The coverage of entities and their associations was characteristic of BERT predictions (Figure 1). BERT associated “spending time” with “plans” in addition to the lexical overlap of the word “family” which is attended by each experimental condition in this example. All three embeddings identified the contradictory significance of the word “not” in the hypothesis. However, BERT associated it with both spans “will be” and “are coming” in the premise, which led to the correct prediction. Cui2Vec over-attended the lexical match of the words “and”, “to” and “C0079382”, which led to the wrong prediction.

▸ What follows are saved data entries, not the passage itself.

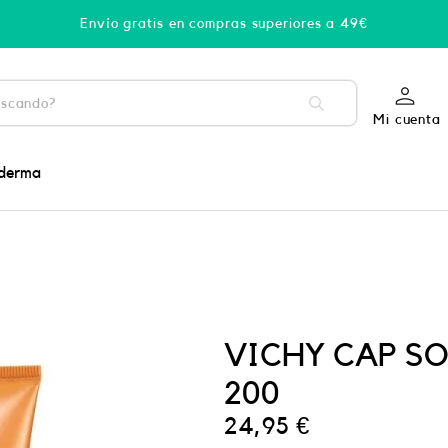
Envío gratis en compras superiores a 49€
Mi cuenta
derma
VICHY CAP SO
200
24,95
€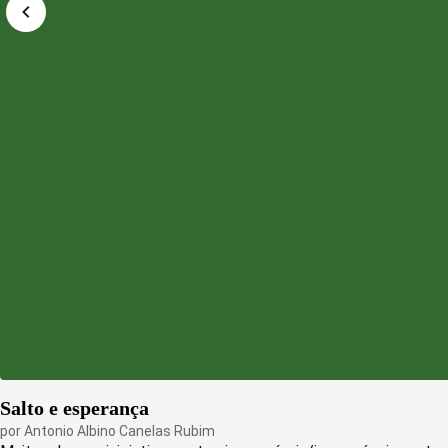
Salto e esperança
por
Antonio Albino Canelas Rubim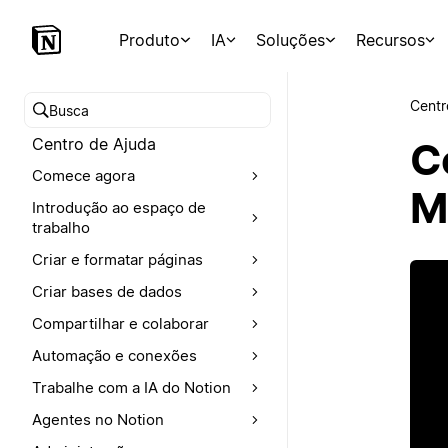
Produto
IA
Soluções
Recursos
Centr
Buscar no Centro de Ajuda
Centro de Ajuda
C
Comece agora
M
Introdução ao espaço de
trabalho
Criar e formatar páginas
Criar bases de dados
Compartilhar e colaborar
Automação e conexões
Trabalhe com a IA do Notion
Agentes no Notion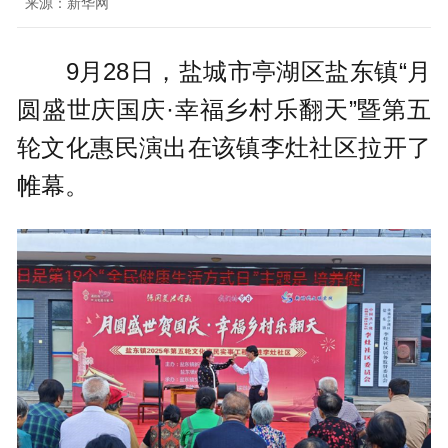
来源：新华网
9月28日，盐城市亭湖区盐东镇“月
圆盛世庆国庆·幸福乡村乐翻天”暨第五
轮文化惠民演出在该镇李灶社区拉开了
帷幕。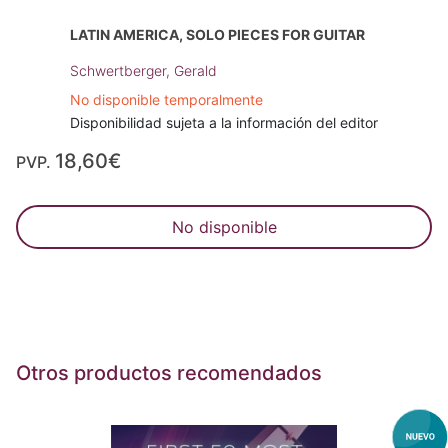
LATIN AMERICA, SOLO PIECES FOR GUITAR
Schwertberger, Gerald
No disponible temporalmente
Disponibilidad sujeta a la información del editor
18,60€
PVP.
No disponible
Otros productos recomendados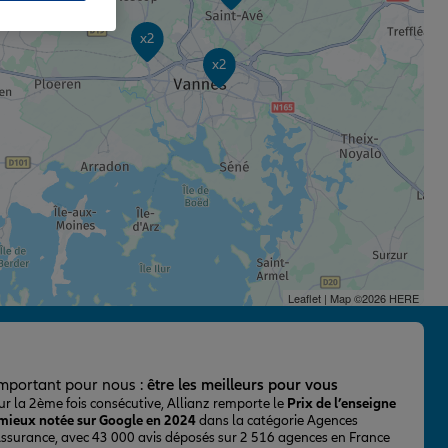
x2
x2
Leaflet
| Map ©2026
HERE
important pour nous :
être les meilleurs pour vous
ur la 2ème fois consécutive, Allianz remporte le
Prix de l’enseigne
 mieux notée sur Google en 2024
dans la catégorie Agences
Assurance, avec 43 000 avis déposés sur 2 516 agences en France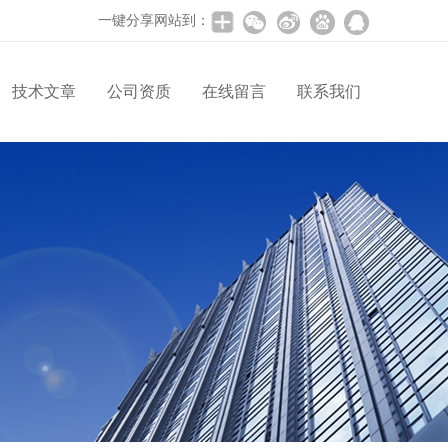
一键分享网站到：
技术文章
公司资质
在线留言
联系我们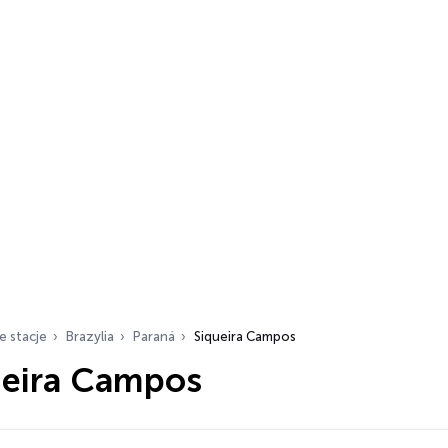
e stacje
Brazylia
Paraná
Siqueira Campos
ueira Campos
ch…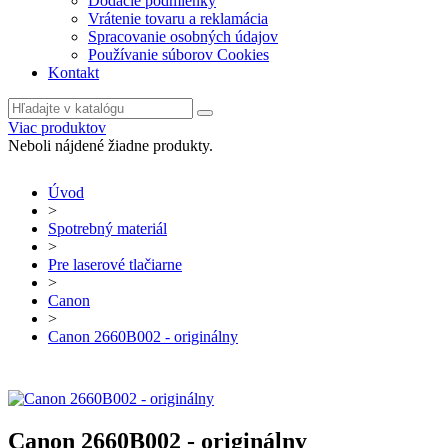
Dodacie podmienky
Vrátenie tovaru a reklamácia
Spracovanie osobných údajov
Používanie súborov Cookies
Kontakt
Viac produktov
Neboli nájdené žiadne produkty.
Úvod
>
Spotrebný materiál
>
Pre laserové tlačiarne
>
Canon
>
Canon 2660B002 - originálny
Canon 2660B002 - originálny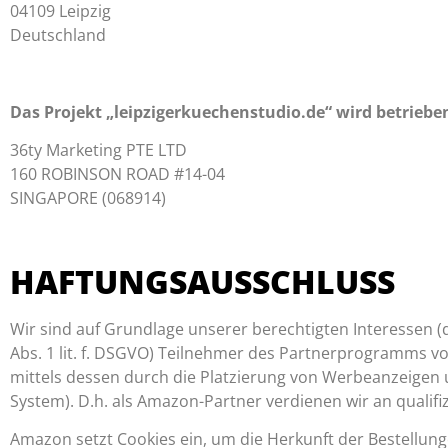
04109 Leipzig
Deutschland
Das Projekt „leipzigerkuechenstudio.de“ wird betriebe
36ty Marketing PTE LTD
160 ROBINSON ROAD #14-04
SINGAPORE (068914)
HAFTUNGSAUSSCHLUSS
Wir sind auf Grundlage unserer berechtigten Interessen (
Abs. 1 lit. f. DSGVO) Teilnehmer des Partnerprogramms v
mittels dessen durch die Platzierung von Werbeanzeigen 
System). D.h. als Amazon-Partner verdienen wir an qualifi
Amazon setzt Cookies ein, um die Herkunft der Bestellu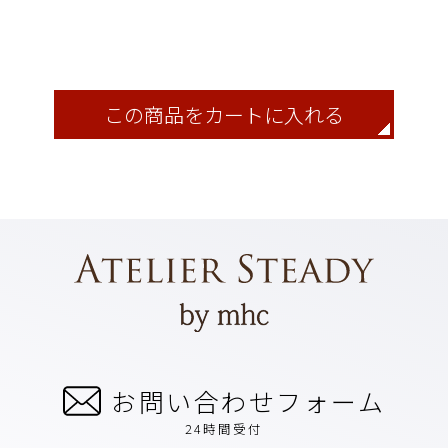
この商品をカートに入れる
お問い合わせフォーム
24時間受付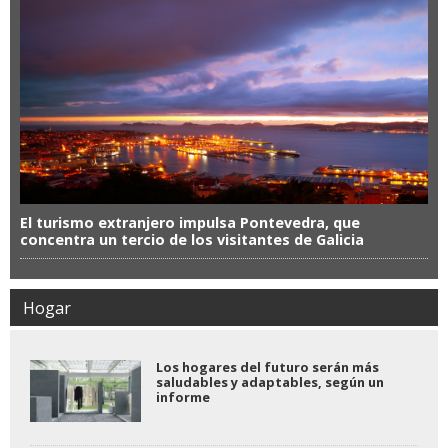
El turismo extranjero impulsa Pontevedra, que
concentra un tercio de los visitantes de Galicia
Hogar
Los hogares del futuro serán más
saludables y adaptables, según un
informe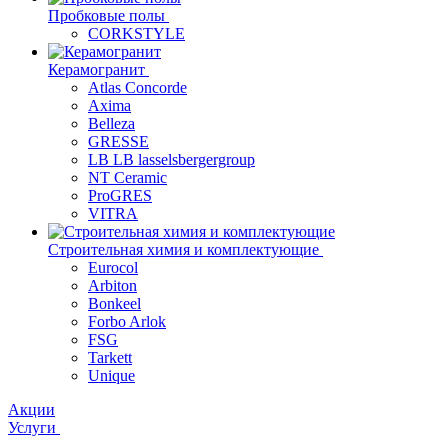
Пробковые полы
CORKSTYLE
Керамогранит
Atlas Concorde
Axima
Belleza
GRESSE
LB LB lasselsbergergroup
NT Ceramic
ProGRES
VITRA
Строительная химия и комплектующие
Eurocol
Arbiton
Bonkeel
Forbo Arlok
FSG
Tarkett
Unique
Акции
Услуги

The ESP model recognized hierarchical relationships between entities, e.g. “Advil” and “NSAIDs” (Figure 2). In this example, the ESP approach attends to the daily use of “ASA” (acetyl-salicylic acid), i.e. aspirin, and the patient denying the use of “other NSAIDs”. This pattern was recognized multiple times in our analysis and provides a strong example of how continuous representations of biomedical ontologies may be used to augment contextual representations.
6 Limitations
The results presented in this paper compare a single model for each representation method fine-tuned to the development set. However, it is well known that the weights of the same model may vary slightly between training runs. Therefore, a more comprehensive approach would be to present the average attention weights across multiple training runs and to examine the weights at each attention layer of the models which we leave for future work.
7 Conclusion
We have presented our analysis of representation methods on the MedNLI task as evaluated during the MEDIQA 2019 shared task. We found that BERT embeddings fine-tuned using PubMed and MIMIC-III outperformed both Cui2Vec and ESP methods. However, we found that ESP had the lowest variance and highest predictive certainty, which may be useful in determining a minimum threshold for clinical decision support systems. Disease was the only hypothesis focus to show a significant positive relationship with embedding prediction accuracy. This association was present for BERT and Cui2Vec embeddings - but not ESP. Overall, contradiction was the easiest label to predict for all three embeddings, which may be the result of an annotation artifact where contradiction pairs had higher lexical overlap often differentiated by explicit negation. However, overfitting on the negation can lead to lower accuracy on other entailment labels. Further, our preliminary results indicate that recognition of hierarchical relationships is characteristic of ESP suggesting that they can be used to augment contextual embeddings which, in turn, would contribute lexical coverage including sub-word information. We propose combining these methods in future work.
Acknowledgments
We would like to acknowledge Trevor Cohen for sharing the Embeddings of Semantic Predications used in this study. Author Jason A. Thomas’ work was supported, in part, by the National Library of Medicine (NLM) Training Grant T15LM007442. This work was facilitated, in part, through the use of the advanced computational, storage, and networking infrastructure managed by the Research Computing Club at the University of Washington and funded by an STF award.